## Trecho do texto

-*-

MP quer acabar com a farra dos empregos no TRT
O Ministério Público Federal quer acabar com a farra das requisições de funcionários concursados de prefeituras pelo Tribunal Regional do Trabalho (TRT). É o que diz parecer assinado pelo procurador regional da República, Augusto Aras, anexado a recurso que tramita no Tribunal Regional Federal (TRF) da 1ª Região, em Brasília. O recurso foi ajuizado pela Advocacia-geral da União (AGU) – em nome do TRT – para tentar anular decisão da 14ª Vara da Justiça Federal, em Belo Horizonte, que determinou à direção do órgão a devolução de 343 funcionários aprovados em seleção para 90 municípios mineiros e transferidos a Belo Horizonte para ocupar cargos na Justiça Trabalhista – alguns deles nos gabinetes de juízes.
“Conquanto o quadro de pessoal dos tribunais pátrios necessitem de mais servidores públicos, não se pode admitir a utilização indiscriminada da requisição para sanar tal problema, que, via de regra, há de ser solucionado por lei e por subsequente concurso público”, escreveu o procurador no parecer. O esquema armado pelo TRT para garantir contracheques mais altos para, em alguns casos, parentes de juízes, ministros do Tribunal Superior do Trabalho (TST) e diretores do órgão ofende, na avaliação de Augusto Aras, os princípios da “legalidade, isonomia, impessoalidade e moralidade”. O recurso está parado no gabinete do desembargador federal Cândido Ribeiro desde junho do ano passado.
Até que o TRF dê a palavra final sobre o assunto, o TRT mantém servidores requisitados de outras esferas do poder público em seus quadros. De acordo com nota oficial divulgada ontem pelo TRT, há atualmente 188 servidores cedidos por prefeituras para a Justiça do Trabalho, todos observando acordo firmado com o Ministério Público. Essas requisições se encaixariam nas regras acordadas com a Procuradoria Regional da República, em Belo Horizonte, por meio de um termo de ajustamento de conduta (TAC).

-*-

## Dados da tarefa
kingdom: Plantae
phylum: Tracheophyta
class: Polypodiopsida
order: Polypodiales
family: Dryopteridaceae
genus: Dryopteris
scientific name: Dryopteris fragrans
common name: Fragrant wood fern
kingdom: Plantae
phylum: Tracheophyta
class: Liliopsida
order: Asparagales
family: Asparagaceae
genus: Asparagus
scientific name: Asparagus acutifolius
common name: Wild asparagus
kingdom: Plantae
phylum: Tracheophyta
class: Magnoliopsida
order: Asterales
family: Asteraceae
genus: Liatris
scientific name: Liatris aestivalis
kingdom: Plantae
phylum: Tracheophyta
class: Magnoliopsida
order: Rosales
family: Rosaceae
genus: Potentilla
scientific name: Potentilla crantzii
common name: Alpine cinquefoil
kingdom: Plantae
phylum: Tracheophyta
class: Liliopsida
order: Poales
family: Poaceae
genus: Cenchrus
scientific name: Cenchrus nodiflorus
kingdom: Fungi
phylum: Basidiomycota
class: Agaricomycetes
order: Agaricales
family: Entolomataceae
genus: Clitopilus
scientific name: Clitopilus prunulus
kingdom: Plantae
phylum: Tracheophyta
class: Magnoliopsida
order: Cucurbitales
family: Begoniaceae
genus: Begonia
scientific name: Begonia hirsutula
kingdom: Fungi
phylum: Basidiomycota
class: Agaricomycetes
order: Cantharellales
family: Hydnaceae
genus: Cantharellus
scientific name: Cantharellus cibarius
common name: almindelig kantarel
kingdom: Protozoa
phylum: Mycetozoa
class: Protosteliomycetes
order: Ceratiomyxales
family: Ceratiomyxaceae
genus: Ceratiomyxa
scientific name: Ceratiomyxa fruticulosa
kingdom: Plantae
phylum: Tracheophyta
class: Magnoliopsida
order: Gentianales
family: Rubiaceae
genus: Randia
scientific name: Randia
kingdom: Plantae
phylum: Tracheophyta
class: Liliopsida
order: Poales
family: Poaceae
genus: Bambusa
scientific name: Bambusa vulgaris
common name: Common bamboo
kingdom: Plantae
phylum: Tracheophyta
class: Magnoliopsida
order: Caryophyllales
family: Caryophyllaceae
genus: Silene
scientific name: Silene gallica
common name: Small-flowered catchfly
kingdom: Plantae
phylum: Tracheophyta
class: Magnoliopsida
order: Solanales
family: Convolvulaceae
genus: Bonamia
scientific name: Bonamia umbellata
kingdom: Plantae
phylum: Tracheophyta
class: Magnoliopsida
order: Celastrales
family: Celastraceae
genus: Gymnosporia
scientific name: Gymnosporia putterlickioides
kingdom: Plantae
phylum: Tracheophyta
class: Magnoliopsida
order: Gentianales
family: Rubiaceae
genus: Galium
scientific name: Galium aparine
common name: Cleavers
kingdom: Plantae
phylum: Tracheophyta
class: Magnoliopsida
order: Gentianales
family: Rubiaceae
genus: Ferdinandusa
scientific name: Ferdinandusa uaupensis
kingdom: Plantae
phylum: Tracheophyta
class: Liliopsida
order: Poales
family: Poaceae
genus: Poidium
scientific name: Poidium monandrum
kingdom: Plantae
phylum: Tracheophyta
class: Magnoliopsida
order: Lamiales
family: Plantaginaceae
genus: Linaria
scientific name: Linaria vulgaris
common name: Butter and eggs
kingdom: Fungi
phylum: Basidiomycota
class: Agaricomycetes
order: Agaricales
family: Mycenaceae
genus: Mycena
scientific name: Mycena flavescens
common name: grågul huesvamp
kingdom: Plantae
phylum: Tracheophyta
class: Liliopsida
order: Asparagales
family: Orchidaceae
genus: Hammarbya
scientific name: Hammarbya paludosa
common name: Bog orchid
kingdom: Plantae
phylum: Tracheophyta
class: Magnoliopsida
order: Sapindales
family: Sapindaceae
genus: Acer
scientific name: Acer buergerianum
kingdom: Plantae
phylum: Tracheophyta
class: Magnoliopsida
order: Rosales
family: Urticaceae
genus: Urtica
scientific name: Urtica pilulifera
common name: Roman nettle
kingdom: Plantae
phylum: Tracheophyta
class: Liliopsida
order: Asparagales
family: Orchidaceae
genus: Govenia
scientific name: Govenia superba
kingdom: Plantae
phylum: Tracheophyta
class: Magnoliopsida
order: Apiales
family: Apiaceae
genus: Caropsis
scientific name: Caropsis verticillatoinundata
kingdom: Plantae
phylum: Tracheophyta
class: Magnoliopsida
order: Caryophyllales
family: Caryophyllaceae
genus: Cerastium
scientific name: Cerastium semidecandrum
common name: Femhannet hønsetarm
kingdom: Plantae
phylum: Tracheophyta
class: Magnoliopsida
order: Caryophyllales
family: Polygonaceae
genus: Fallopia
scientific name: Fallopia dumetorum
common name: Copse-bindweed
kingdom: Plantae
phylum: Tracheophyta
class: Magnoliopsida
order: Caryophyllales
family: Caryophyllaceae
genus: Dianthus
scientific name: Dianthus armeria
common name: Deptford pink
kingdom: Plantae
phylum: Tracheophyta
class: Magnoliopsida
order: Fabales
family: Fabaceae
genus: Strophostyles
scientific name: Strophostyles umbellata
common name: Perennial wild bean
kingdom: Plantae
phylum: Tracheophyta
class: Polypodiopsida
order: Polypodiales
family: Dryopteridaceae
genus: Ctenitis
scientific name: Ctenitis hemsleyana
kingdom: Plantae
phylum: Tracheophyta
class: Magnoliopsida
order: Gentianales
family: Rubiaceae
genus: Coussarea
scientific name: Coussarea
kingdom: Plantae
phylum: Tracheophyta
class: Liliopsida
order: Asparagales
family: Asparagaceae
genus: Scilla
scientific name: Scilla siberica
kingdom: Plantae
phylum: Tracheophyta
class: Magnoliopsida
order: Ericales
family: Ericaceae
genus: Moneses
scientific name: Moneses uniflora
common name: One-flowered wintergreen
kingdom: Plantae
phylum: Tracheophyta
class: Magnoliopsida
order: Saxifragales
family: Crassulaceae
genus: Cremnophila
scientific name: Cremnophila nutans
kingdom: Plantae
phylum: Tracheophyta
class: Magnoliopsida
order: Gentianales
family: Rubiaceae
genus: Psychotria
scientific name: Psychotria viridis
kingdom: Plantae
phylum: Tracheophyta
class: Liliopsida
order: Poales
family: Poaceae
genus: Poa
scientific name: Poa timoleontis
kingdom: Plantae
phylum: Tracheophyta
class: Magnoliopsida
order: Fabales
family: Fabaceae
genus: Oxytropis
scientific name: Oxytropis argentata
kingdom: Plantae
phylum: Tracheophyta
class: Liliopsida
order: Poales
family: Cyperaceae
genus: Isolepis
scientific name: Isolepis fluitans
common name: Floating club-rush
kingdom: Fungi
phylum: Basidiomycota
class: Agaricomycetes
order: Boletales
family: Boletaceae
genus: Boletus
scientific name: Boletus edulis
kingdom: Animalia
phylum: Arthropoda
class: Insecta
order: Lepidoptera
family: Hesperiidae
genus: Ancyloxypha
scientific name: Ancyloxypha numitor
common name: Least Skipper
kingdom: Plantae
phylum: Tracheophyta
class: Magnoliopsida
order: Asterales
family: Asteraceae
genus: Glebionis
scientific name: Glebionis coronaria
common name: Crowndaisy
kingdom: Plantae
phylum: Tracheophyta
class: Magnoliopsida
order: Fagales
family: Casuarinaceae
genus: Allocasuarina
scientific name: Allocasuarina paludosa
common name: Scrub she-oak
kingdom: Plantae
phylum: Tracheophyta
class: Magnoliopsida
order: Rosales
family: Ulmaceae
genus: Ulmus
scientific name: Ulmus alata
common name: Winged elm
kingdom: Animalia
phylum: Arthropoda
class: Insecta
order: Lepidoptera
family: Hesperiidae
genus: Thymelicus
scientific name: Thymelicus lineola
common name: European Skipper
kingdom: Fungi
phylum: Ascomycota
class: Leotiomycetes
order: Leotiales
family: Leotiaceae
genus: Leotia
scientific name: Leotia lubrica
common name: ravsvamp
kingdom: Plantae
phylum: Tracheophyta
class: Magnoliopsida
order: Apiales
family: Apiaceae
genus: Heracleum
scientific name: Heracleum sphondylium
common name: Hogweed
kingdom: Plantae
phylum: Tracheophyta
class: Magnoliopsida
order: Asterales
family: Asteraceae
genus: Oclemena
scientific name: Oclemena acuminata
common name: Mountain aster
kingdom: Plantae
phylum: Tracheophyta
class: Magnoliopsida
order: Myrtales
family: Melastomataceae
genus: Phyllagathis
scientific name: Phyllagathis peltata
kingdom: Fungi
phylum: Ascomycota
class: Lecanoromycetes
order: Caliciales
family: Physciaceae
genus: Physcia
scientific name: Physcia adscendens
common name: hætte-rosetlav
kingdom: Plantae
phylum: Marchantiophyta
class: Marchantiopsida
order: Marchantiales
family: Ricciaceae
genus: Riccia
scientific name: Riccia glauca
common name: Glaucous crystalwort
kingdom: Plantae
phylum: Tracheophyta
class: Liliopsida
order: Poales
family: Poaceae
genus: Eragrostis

-*-

## A fazer
1 – Segundo o trecho do texto, por que o procurador Augusto Aras considera inadmissível o uso indiscriminado da requisição para suprir a falta de servidores nos tribunais? Responda em uma a três frases.
2 – Nos registros, como ficam as linhas que começam pela linha com "scientific name: Oclemena acuminata" e seguem até a linha com "scientific name: Physcia adscendens", ambas incluídas, trocando "family" por "família" e mantendo todo o resto igual? Reproduza apenas essas linhas.

## Respostas por tarefa
1 – Para ele, esse problema deve, via de regra, ser resolvido por lei e por um concurso público subsequente, e não pela requisição de funcionários.

2 –
scientific name: Oclemena acuminata
common name: Mountain aster
kingdom: Plantae
phylum: Tracheophyta
class: Magnoliopsida
order: Myrtales
família: Melastomataceae
genus: Phyllagathis
scientific name: Phyllagathis peltata
kingdom: Fungi
phylum: Ascomycota
class: Lecanoromycetes
order: Caliciales
família: Physciaceae
genus: Physcia
scientific name: Physcia adscendens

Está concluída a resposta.